Mills, now 57, went on to star as twins in the box-office smash "The Parent Trap" and in the film adaptation of her mother Mary Hayley Bell's book "Whistle Down the Wind" in 1961; "In Search of the Castaways" in 1962; "Summer Magic" in 1963; "The Chalk Garden" and "The Moon-Spinners" in 1964; and "That Darn Cat" in 1965. In 1966, at 20, Mills played more grown-up roles in "The Trouble With Angels" and "The Family Way." She then fell in love with her director on the latter film, Boultin, who was 32 years her senior, and they lived in England.
In the '70s and '80s, Mills made a couple of dozen less well-known feature and TV films; did several American TV guest appearances on shows like "The Love Boat" and "Murder She Wrote"; and then reprised her twin roles as adults in three Disney TV sequels to "The Parent Trap."
For many years, though, theater has been Mills' main acting outlet, including a 1997-98 American stage debut touring as Anna in the musical "The King and I" and a less-than-successful off-Broadway debut in "Noel Coward's Suite in Two Keys" in 2000. This fall, following her Cape appearance, Mills is scheduled to tour the United Kingdom for three months in Charlotte Jones' comedy "humble boy."
"There is much less typecasting in the theater. There's a much greater variety, a much wider range of parts and a greater range of ages one can play in the theater," she says. "I've gotten really deeply involved in the theater and it's a wholly satisfying life when you're working - the life and the rehearsals and the whole how it maps out your day and your time. I spent so much of my early working life doing films and television and I'm not hankering to do it again."

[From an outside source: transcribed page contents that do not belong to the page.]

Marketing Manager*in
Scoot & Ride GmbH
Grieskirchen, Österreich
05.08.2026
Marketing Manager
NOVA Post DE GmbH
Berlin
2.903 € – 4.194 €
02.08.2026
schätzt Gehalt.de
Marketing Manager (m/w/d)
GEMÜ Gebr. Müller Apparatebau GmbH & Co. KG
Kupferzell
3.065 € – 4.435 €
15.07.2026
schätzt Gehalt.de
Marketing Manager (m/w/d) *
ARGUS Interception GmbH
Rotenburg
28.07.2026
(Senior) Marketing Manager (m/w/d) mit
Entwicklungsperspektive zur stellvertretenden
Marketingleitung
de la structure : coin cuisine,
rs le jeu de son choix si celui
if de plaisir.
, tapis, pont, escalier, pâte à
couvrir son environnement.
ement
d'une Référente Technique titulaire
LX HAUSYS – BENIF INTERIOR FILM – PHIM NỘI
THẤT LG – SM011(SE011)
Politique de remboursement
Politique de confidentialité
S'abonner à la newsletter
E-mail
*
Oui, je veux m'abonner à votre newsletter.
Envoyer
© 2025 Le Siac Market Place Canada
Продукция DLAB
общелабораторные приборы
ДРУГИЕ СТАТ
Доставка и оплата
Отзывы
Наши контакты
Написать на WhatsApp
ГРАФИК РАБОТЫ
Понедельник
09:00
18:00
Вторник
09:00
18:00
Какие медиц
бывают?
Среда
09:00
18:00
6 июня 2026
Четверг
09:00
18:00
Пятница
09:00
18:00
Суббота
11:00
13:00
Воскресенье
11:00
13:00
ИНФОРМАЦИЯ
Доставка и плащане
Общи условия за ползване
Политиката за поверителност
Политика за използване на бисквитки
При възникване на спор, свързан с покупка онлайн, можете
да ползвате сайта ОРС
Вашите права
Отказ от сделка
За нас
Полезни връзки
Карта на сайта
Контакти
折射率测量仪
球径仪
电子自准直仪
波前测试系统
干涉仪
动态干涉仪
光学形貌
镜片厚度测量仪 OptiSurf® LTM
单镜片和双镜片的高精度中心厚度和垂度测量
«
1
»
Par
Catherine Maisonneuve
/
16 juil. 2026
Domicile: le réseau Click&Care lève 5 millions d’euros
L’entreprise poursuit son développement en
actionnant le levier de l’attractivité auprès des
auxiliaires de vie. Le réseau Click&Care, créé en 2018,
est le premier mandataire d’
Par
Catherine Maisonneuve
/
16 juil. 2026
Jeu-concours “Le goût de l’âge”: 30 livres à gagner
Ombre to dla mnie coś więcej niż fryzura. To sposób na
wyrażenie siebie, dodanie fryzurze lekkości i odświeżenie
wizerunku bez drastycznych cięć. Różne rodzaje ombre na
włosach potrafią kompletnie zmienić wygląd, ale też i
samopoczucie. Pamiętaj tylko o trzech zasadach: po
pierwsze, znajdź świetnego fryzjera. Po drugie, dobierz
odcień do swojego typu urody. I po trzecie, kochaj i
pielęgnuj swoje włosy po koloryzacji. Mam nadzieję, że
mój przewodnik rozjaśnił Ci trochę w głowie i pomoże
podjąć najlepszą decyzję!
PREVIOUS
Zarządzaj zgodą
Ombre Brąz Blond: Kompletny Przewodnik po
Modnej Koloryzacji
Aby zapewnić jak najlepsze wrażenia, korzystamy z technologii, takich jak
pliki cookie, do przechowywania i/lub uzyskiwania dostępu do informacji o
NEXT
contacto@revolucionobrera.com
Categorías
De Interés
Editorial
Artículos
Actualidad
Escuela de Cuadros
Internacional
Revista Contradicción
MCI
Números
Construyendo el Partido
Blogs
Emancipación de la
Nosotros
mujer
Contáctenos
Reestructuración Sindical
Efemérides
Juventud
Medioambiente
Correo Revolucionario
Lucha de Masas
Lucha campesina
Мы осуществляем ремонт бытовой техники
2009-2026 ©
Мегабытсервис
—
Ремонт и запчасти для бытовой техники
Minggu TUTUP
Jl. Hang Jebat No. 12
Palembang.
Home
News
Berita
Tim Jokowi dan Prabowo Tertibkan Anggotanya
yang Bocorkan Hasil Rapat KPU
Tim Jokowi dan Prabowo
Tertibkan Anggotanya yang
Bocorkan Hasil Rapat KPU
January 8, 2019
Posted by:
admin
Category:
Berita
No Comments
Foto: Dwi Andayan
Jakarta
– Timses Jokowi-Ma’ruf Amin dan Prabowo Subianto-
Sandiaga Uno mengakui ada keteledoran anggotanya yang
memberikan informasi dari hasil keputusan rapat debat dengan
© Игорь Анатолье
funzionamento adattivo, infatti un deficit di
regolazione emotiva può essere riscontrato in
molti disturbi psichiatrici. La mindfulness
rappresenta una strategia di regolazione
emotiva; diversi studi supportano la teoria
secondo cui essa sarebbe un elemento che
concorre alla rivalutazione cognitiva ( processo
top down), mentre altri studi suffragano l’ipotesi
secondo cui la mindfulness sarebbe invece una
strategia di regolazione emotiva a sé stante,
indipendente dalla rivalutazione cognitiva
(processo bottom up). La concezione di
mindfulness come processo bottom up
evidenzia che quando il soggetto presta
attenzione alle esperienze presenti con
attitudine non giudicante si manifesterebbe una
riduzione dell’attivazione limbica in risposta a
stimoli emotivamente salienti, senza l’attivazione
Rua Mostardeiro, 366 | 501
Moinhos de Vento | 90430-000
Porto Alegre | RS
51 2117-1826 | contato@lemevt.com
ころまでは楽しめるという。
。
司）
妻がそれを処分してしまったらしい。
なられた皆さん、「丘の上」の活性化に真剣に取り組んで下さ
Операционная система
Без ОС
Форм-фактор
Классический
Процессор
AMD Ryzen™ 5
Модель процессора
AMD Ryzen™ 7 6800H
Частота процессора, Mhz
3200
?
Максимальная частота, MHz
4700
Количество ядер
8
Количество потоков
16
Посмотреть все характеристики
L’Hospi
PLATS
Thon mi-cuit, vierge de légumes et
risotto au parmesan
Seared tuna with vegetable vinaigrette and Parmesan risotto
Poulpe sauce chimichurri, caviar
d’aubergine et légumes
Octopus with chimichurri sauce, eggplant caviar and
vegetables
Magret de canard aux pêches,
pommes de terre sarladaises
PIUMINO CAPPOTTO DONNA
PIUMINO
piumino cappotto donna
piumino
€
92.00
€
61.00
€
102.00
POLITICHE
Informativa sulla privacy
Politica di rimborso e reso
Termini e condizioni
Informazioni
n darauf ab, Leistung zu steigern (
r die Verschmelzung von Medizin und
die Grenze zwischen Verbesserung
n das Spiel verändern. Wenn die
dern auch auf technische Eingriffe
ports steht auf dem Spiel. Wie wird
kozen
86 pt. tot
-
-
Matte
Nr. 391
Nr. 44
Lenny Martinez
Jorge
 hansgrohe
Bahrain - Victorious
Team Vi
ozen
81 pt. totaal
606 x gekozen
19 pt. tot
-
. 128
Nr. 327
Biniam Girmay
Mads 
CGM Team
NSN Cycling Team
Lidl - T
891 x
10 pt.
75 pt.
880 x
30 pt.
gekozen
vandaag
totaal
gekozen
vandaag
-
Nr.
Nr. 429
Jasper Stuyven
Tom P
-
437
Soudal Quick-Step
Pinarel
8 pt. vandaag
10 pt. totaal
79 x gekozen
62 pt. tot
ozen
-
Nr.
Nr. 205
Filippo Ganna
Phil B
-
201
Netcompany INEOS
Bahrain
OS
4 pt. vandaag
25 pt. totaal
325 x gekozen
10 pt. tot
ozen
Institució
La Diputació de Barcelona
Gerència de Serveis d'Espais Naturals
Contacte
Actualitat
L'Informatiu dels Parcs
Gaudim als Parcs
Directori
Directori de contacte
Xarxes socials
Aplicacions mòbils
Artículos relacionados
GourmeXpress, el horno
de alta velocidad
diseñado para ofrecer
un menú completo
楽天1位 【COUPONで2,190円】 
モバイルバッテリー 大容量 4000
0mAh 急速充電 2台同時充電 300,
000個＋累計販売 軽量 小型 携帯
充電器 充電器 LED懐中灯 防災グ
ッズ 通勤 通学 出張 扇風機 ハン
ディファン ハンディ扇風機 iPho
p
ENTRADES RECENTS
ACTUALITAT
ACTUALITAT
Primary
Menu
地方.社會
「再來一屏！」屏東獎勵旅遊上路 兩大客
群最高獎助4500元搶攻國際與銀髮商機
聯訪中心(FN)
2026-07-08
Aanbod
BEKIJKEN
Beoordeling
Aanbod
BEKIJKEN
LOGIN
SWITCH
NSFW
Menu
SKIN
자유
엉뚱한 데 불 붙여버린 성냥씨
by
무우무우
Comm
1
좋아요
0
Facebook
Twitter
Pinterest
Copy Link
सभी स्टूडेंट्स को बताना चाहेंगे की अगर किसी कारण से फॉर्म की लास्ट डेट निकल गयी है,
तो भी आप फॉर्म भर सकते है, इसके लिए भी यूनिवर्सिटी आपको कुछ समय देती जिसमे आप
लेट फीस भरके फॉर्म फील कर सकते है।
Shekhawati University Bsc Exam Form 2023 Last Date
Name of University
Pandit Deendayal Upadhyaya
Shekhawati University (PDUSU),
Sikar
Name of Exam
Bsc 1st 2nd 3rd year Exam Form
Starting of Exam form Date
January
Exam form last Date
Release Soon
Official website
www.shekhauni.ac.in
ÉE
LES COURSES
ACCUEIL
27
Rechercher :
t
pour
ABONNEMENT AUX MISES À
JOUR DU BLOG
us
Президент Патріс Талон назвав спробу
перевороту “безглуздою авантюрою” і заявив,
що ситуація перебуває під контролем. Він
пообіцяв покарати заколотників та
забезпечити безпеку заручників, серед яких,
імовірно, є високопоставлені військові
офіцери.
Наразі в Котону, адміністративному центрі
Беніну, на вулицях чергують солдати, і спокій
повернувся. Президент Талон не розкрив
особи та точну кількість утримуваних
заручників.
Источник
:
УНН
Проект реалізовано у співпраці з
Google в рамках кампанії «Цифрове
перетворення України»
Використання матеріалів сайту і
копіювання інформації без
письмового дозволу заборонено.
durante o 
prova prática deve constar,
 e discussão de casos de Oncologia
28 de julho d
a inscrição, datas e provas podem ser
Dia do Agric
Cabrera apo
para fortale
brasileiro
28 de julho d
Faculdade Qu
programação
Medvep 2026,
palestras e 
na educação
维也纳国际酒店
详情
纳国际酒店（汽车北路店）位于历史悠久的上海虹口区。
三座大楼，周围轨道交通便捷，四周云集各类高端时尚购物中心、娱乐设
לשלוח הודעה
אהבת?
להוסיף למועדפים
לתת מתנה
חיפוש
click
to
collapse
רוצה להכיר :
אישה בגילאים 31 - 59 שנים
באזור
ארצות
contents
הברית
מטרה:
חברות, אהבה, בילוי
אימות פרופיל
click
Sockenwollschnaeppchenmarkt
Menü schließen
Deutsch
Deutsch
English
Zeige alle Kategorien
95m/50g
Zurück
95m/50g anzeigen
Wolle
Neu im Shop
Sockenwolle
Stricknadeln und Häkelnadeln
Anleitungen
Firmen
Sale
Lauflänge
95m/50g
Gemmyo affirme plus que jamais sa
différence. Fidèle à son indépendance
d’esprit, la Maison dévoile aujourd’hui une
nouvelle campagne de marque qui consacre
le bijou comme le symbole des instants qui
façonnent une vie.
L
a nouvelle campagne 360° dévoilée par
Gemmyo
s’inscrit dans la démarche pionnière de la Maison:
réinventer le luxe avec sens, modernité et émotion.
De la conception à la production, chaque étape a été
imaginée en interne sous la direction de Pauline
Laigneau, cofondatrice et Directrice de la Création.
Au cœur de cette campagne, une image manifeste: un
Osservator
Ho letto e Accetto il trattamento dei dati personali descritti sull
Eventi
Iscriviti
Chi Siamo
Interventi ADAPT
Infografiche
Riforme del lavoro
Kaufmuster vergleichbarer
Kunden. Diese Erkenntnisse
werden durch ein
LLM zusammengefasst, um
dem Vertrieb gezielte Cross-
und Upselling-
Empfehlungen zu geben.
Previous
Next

"Wait Until Dark," which is directed by John Rubinstein (best known for Broadway and TV acting) and co-stars film actor William Atherton ("The Day of the Locust"), is Mills' debut at Cape Playhouse. She visited here, though, in 1998 to see sister Juliet Mills and her husband Maxwell Caulfield perform in "Dial M for Murder," another Knott thriller.
"I'm so looking forward to working there. It's a great little theater and has so much tradition and history - so many people have worked there," she says. As for the play choice: "There's nothing like a good thriller."
Sister Juliet (now on TV's daytime soap "Passions") has also played the role of Susy Hendrix and helped to prepare Mills for the part. She jokes about following in her sister's footsteps, but notes they don't work together that often.
In the late '70s, they both appeared with their father in a "Love Boat" episode and a few years ago, the sisters co-starred in Noel Coward's "Fallen Angels" for many months in a stage tour of England, Australia and New Zealand.
Co-starring in more plays "is something we always talk about," Mills says. "I'd love to find something else to do with her."
Meanwhile, Mills may be starting a new tradition by introducing Lawson, the third generation of the Mills acting acting family, to American audiences.